Saved data entries
····················

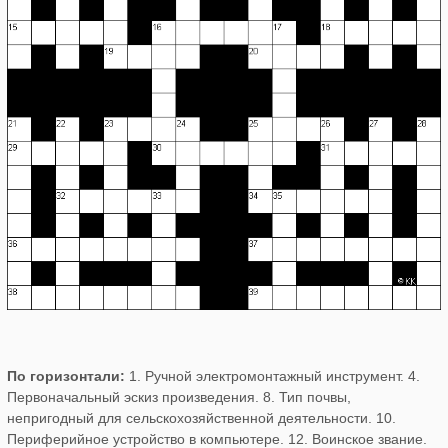
По горизонтали:
1. Ручной электромонтажный инструмент. 4.
Первоначальный эскиз произведения. 8. Тип почвы,
непригодный для сельскохозяйственной деятельности. 10.
Периферийное устройство в компьютере. 12. Воинское звание.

····················

• DIRECTIVE: Please write out, exactly as they appear, the line that contains "1. Ручной электромонтажный инструмент. 4." and every line after it up to the end of the entries above, and no others.

• WRITTEN REPLY:
1. Ручной электромонтажный инструмент. 4.
Первоначальный эскиз произведения. 8. Тип почвы,
непригодный для сельскохозяйственной деятельности. 10.
Периферийное устройство в компьютере. 12. Воинское звание.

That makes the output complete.